• WHAT TO PRODUCE:
Reproduce the passage of the Apache and PHP forum thread starting with "# Apache and" and going on through "using the ebuild.".

• DOCUMENT EXCERPT:
====================

# Apache and PHP

## redcpu

After installing mod_php I get the following error when trying to start apache.

 * Starting apache...

/sbin/runscript.sh: line -61: 31940 Segmentation fault      start-stop-daemon --quiet --start --startas /usr/sbin/apache --pidfile /var/run/apache.pid -- ${APACHE_OPTS}

I adjusted the apache.conf file using the ebuild.

I am very frustrated with this.

I get no errors in the error log.

Help 

Dan J

----------

## delta407

Moving to Networking forum, as it has to do with running a server.

What are your CFLAGS in /etc/make.conf?

----------

## redcpu

My Use list is as follows

USE="kde bonobo tcltk gpm pam tcpd ssl arts perl esd gif imlib sdl gtk X gnome audio dvd opengl xv xmms avi png tiff gif jpeg mpeg mod_php php mysql apache --quicktime --cups"

I think mysql is messing it up but I am not sure.

Dan J

----------

## delta407

 *redcpu wrote:*   

> My Use list is as follows

 

No, I mean your CFLAGS. Look for the CFLAGS variable.

 *redcpu wrote:*   

> I think mysql is messing it up but I am not sure.

 

start-stop-daemon is segfaulting, which is almost certainly unrelated to MySQL.

----------

## redcpu

Sorry Brain Fart

CFLAGS="-march=i686 -O3 -pipe"

----------

## delta407

Continuing to stab around in the dark... what's "start-stop-daemon --version" got to say? I would try "emerge baselayout" to reinstall start-stop-daemon. (Along with about eighteen million other files, too. But that's beside the point.)

----------

## redcpu

How does baselayout effect apache. If I take the options for PHP out of the config files. Apache starts just fine.

====================

• DATASET ENTRIES:
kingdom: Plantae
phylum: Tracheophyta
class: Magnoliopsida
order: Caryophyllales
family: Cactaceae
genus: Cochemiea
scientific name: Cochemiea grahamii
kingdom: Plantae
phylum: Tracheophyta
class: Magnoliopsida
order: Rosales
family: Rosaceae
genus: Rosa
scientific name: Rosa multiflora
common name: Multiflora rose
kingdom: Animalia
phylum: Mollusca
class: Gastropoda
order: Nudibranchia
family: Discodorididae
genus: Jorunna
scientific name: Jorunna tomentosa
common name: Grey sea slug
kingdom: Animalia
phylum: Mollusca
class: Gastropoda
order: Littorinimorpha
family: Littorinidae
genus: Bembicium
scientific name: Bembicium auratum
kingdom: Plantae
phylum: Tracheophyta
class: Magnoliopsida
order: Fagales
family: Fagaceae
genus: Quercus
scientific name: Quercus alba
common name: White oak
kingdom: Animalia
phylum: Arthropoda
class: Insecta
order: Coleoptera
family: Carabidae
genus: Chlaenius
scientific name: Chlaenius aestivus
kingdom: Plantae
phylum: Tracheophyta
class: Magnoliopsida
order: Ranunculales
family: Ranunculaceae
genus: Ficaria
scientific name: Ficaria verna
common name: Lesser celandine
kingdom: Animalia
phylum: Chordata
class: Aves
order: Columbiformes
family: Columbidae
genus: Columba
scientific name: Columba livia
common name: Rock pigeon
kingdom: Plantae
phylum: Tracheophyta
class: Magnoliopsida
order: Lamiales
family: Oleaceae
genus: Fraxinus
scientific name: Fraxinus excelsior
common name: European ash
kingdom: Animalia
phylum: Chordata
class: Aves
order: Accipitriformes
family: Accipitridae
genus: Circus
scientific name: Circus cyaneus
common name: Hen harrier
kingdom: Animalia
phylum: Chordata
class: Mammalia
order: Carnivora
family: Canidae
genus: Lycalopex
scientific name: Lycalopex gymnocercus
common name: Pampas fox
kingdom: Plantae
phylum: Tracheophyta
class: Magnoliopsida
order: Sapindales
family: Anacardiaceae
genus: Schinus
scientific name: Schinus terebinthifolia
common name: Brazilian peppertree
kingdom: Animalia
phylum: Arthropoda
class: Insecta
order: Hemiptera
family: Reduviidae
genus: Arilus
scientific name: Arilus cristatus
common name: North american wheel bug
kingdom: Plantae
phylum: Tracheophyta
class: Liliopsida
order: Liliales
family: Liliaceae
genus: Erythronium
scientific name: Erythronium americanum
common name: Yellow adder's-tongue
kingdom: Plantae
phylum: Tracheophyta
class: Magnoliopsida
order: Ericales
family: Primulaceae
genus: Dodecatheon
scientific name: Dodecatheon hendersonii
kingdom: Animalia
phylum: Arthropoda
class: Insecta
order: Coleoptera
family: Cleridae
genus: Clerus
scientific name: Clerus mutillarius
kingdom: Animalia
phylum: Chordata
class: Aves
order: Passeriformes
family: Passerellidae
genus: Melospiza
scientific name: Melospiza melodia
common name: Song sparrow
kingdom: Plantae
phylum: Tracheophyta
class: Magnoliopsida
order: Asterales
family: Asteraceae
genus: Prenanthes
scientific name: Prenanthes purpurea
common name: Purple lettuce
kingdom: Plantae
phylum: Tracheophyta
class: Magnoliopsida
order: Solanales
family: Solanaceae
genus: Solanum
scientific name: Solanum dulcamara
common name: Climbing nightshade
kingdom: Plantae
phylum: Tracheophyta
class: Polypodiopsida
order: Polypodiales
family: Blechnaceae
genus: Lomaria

====================

• SOLUTION TO THIS EXERCISE:
# Apache and PHP

## redcpu

After installing mod_php I get the following error when trying to start apache.

 * Starting apache...

/sbin/runscript.sh: line -61: 31940 Segmentation fault      start-stop-daemon --quiet --start --startas /usr/sbin/apache --pidfile /var/run/apache.pid -- ${APACHE_OPTS}

I adjusted the apache.conf file using the ebuild.